Each line should be copied exactly.

--- DATA SHOWN ---

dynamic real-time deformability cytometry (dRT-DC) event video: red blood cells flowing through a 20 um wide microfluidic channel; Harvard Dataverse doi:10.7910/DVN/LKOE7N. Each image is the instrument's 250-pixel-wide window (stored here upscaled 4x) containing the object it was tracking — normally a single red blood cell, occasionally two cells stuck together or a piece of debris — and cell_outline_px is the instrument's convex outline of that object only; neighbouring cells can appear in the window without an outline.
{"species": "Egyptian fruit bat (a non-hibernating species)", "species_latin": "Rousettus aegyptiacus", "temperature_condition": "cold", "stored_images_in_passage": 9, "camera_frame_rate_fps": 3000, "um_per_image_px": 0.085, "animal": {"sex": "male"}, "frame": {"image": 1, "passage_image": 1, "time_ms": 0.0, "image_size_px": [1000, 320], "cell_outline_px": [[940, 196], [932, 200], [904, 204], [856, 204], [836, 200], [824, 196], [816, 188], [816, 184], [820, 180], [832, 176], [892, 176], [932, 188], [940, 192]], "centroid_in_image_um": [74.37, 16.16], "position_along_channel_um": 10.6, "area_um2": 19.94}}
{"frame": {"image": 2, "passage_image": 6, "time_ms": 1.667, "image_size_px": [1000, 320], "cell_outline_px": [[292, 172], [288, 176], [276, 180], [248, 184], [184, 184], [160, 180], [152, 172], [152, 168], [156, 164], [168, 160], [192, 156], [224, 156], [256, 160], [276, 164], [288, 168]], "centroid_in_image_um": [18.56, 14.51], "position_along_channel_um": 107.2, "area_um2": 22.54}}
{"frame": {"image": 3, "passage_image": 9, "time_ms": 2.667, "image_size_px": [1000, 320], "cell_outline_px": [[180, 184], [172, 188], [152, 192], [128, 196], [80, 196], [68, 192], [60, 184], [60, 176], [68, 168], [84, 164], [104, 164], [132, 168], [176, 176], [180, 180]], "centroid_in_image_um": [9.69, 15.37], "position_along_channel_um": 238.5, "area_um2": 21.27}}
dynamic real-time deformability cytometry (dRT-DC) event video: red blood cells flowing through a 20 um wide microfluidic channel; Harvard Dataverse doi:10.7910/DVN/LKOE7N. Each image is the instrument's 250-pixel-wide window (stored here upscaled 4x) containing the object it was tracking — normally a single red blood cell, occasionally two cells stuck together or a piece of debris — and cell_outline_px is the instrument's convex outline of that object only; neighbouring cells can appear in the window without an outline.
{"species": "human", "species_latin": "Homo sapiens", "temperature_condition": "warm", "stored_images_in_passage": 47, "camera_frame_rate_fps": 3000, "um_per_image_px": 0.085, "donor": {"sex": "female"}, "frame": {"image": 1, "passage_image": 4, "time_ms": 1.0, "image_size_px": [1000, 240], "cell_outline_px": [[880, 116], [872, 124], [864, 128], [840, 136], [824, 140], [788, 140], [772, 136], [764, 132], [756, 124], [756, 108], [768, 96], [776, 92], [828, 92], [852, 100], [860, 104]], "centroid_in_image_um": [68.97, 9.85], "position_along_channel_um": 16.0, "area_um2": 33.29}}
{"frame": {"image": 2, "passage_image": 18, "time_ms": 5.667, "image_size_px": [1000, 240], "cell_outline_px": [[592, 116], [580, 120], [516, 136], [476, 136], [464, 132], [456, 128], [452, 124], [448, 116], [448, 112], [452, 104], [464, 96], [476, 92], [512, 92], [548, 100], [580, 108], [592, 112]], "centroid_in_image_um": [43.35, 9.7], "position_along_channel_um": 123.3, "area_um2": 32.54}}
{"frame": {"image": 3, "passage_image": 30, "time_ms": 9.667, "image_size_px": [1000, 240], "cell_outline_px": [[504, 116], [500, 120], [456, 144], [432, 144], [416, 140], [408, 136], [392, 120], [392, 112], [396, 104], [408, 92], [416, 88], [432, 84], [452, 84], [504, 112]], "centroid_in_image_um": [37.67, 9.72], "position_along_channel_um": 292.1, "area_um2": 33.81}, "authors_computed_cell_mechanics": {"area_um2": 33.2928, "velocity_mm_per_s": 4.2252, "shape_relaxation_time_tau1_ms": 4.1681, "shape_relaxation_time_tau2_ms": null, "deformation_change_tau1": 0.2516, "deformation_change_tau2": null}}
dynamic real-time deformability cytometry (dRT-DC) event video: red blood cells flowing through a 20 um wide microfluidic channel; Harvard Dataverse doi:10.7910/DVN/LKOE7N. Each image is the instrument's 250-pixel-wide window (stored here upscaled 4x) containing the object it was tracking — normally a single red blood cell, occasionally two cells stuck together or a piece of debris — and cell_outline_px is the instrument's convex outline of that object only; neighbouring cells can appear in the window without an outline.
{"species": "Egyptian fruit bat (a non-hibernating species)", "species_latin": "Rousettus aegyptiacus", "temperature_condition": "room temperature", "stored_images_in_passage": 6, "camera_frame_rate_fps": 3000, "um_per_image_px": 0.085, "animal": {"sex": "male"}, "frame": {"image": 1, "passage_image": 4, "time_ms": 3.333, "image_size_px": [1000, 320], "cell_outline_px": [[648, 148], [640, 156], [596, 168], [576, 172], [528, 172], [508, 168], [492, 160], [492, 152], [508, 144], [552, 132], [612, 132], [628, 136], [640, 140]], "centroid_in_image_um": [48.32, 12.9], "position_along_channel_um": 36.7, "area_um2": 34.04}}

---

RESULT OF THE TASK:
dynamic real-time deformability cytometry (dRT-DC) event video: red blood cells flowing through a 20 um wide microfluidic channel; Harvard Dataverse doi:10.7910/DVN/LKOE7N. Each image is the instrument's 250-pixel-wide window (stored here upscaled 4x) containing the object it was tracking — normally a single red blood cell, occasionally two cells stuck together or a piece of debris — and cell_outline_px is the instrument's convex outline of that object only; neighbouring cells can appear in the window without an outline.
{"species": "Egyptian fruit bat (a non-hibernating species)", "species_latin": "Rousettus aegyptiacus", "temperature_condition": "cold", "stored_images_in_passage": 9, "camera_frame_rate_fps": 3000, "um_per_image_px": 0.085, "animal": {"sex": "male"}, "frame": {"image": 1, "passage_image": 1, "time_ms": 0.0, "image_size_px": [1000, 320], "cell_outline_px": [[940, 196], [932, 200], [904, 204], [856, 204], [836, 200], [824, 196], [816, 188], [816, 184], [820, 180], [832, 176], [892, 176], [932, 188], [940, 192]], "centroid_in_image_um": [74.37, 16.16], "position_along_channel_um": 10.6, "area_um2": 19.94}}
{"frame": {"image": 2, "passage_image": 6, "time_ms": 1.667, "image_size_px": [1000, 320], "cell_outline_px": [[292, 172], [288, 176], [276, 180], [248, 184], [184, 184], [160, 180], [152, 172], [152, 168], [156, 164], [168, 160], [192, 156], [224, 156], [256, 160], [276, 164], [288, 168]], "centroid_in_image_um": [18.56, 14.51], "position_along_channel_um": 107.2, "area_um2": 22.54}}
{"frame": {"image": 3, "passage_image": 9, "time_ms": 2.667, "image_size_px": [1000, 320], "cell_outline_px": [[180, 184], [172, 188], [152, 192], [128, 196], [80, 196], [68, 192], [60, 184], [60, 176], [68, 168], [84, 164], [104, 164], [132, 168], [176, 176], [180, 180]], "centroid_in_image_um": [9.69, 15.37], "position_along_channel_um": 238.5, "area_um2": 21.27}}
dynamic real-time deformability cytometry (dRT-DC) event video: red blood cells flowing through a 20 um wide microfluidic channel; Harvard Dataverse doi:10.7910/DVN/LKOE7N. Each image is the instrument's 250-pixel-wide window (stored here upscaled 4x) containing the object it was tracking — normally a single red blood cell, occasionally two cells stuck together or a piece of debris — and cell_outline_px is the instrument's convex outline of that object only; neighbouring cells can appear in the window without an outline.
{"species": "human", "species_latin": "Homo sapiens", "temperature_condition": "warm", "stored_images_in_passage": 47, "camera_frame_rate_fps": 3000, "um_per_image_px": 0.085, "donor": {"sex": "female"}, "frame": {"image": 1, "passage_image": 4, "time_ms": 1.0, "image_size_px": [1000, 240], "cell_outline_px": [[880, 116], [872, 124], [864, 128], [840, 136], [824, 140], [788, 140], [772, 136], [764, 132], [756, 124], [756, 108], [768, 96], [776, 92], [828, 92], [852, 100], [860, 104]], "centroid_in_image_um": [68.97, 9.85], "position_along_channel_um": 16.0, "area_um2": 33.29}}
{"frame": {"image": 2, "passage_image": 18, "time_ms": 5.667, "image_size_px": [1000, 240], "cell_outline_px": [[592, 116], [580, 120], [516, 136], [476, 136], [464, 132], [456, 128], [452, 124], [448, 116], [448, 112], [452, 104], [464, 96], [476, 92], [512, 92], [548, 100], [580, 108], [592, 112]], "centroid_in_image_um": [43.35, 9.7], "position_along_channel_um": 123.3, "area_um2": 32.54}}
{"frame": {"image": 3, "passage_image": 30, "time_ms": 9.667, "image_size_px": [1000, 240], "cell_outline_px": [[504, 116], [500, 120], [456, 144], [432, 144], [416, 140], [408, 136], [392, 120], [392, 112], [396, 104], [408, 92], [416, 88], [432, 84], [452, 84], [504, 112]], "centroid_in_image_um": [37.67, 9.72], "position_along_channel_um": 292.1, "area_um2": 33.81}, "authors_computed_cell_mechanics": {"area_um2": 33.2928, "velocity_mm_per_s": 4.2252, "shape_relaxation_time_tau1_ms": 4.1681, "shape_relaxation_time_tau2_ms": null, "deformation_change_tau1": 0.2516, "deformation_change_tau2": null}}
dynamic real-time deformability cytometry (dRT-DC) event video: red blood cells flowing through a 20 um wide microfluidic channel; Harvard Dataverse doi:10.7910/DVN/LKOE7N. Each image is the instrument's 250-pixel-wide window (stored here upscaled 4x) containing the object it was tracking — normally a single red blood cell, occasionally two cells stuck together or a piece of debris — and cell_outline_px is the instrument's convex outline of that object only; neighbouring cells can appear in the window without an outline.
{"species": "Egyptian fruit bat (a non-hibernating species)", "species_latin": "Rousettus aegyptiacus", "temperature_condition": "room temperature", "stored_images_in_passage": 6, "camera_frame_rate_fps": 3000, "um_per_image_px": 0.085, "animal": {"sex": "male"}, "frame": {"image": 1, "passage_image": 4, "time_ms": 3.333, "image_size_px": [1000, 320], "cell_outline_px": [[648, 148], [640, 156], [596, 168], [576, 172], [528, 172], [508, 168], [492, 160], [492, 152], [508, 144], [552, 132], [612, 132], [628, 136], [640, 140]], "centroid_in_image_um": [48.32, 12.9], "position_along_channel_um": 36.7, "area_um2": 34.04}}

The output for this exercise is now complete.